> _TASK GOAL_
Print the entries below in their entirety, exactly as they are written.
####
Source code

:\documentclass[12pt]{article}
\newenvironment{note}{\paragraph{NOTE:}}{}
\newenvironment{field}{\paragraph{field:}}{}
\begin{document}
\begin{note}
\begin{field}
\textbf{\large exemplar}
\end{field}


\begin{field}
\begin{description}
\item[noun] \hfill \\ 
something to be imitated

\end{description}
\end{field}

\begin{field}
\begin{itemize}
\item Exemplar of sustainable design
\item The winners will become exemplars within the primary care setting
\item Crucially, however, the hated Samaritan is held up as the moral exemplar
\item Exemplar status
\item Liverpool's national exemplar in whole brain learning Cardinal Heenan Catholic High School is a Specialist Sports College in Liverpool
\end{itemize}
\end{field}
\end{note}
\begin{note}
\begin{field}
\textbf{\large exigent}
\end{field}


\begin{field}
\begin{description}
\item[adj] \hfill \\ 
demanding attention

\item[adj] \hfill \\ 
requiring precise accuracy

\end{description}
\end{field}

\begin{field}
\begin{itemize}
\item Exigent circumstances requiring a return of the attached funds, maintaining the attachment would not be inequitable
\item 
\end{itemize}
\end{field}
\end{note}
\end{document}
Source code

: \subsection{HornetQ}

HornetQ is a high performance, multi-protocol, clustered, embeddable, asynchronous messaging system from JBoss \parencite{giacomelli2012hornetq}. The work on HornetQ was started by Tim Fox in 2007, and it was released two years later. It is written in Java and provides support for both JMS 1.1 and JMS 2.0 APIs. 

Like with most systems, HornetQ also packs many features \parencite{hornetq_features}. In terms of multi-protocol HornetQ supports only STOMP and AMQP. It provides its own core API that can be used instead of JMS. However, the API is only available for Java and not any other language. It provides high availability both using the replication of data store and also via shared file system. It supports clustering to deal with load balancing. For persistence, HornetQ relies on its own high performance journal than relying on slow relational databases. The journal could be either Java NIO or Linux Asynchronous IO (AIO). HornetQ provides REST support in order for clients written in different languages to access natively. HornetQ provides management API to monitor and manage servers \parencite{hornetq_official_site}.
####
> _RESULT FOR THIS TASK_
Source code

:\documentclass[12pt]{article}
\newenvironment{note}{\paragraph{NOTE:}}{}
\newenvironment{field}{\paragraph{field:}}{}
\begin{document}
\begin{note}
\begin{field}
\textbf{\large exemplar}
\end{field}


\begin{field}
\begin{description}
\item[noun] \hfill \\ 
something to be imitated

\end{description}
\end{field}

\begin{field}
\begin{itemize}
\item Exemplar of sustainable design
\item The winners will become exemplars within the primary care setting
\item Crucially, however, the hated Samaritan is held up as the moral exemplar
\item Exemplar status
\item Liverpool's national exemplar in whole brain learning Cardinal Heenan Catholic High School is a Specialist Sports College in Liverpool
\end{itemize}
\end{field}
\end{note}
\begin{note}
\begin{field}
\textbf{\large exigent}
\end{field}


\begin{field}
\begin{description}
\item[adj] \hfill \\ 
demanding attention

\item[adj] \hfill \\ 
requiring precise accuracy

\end{description}
\end{field}

\begin{field}
\begin{itemize}
\item Exigent circumstances requiring a return of the attached funds, maintaining the attachment would not be inequitable
\item 
\end{itemize}
\end{field}
\end{note}
\end{document}
Source code

: \subsection{HornetQ}

HornetQ is a high performance, multi-protocol, clustered, embeddable, asynchronous messaging system from JBoss \parencite{giacomelli2012hornetq}. The work on HornetQ was started by Tim Fox in 2007, and it was released two years later. It is written in Java and provides support for both JMS 1.1 and JMS 2.0 APIs. 

Like with most systems, HornetQ also packs many features \parencite{hornetq_features}. In terms of multi-protocol HornetQ supports only STOMP and AMQP. It provides its own core API that can be used instead of JMS. However, the API is only available for Java and not any other language. It provides high availability both using the replication of data store and also via shared file system. It supports clustering to deal with load balancing. For persistence, HornetQ relies on its own high performance journal than relying on slow relational databases. The journal could be either Java NIO or Linux Asynchronous IO (AIO). HornetQ provides REST support in order for clients written in different languages to access natively. HornetQ provides management API to monitor and manage servers \parencite{hornetq_official_site}.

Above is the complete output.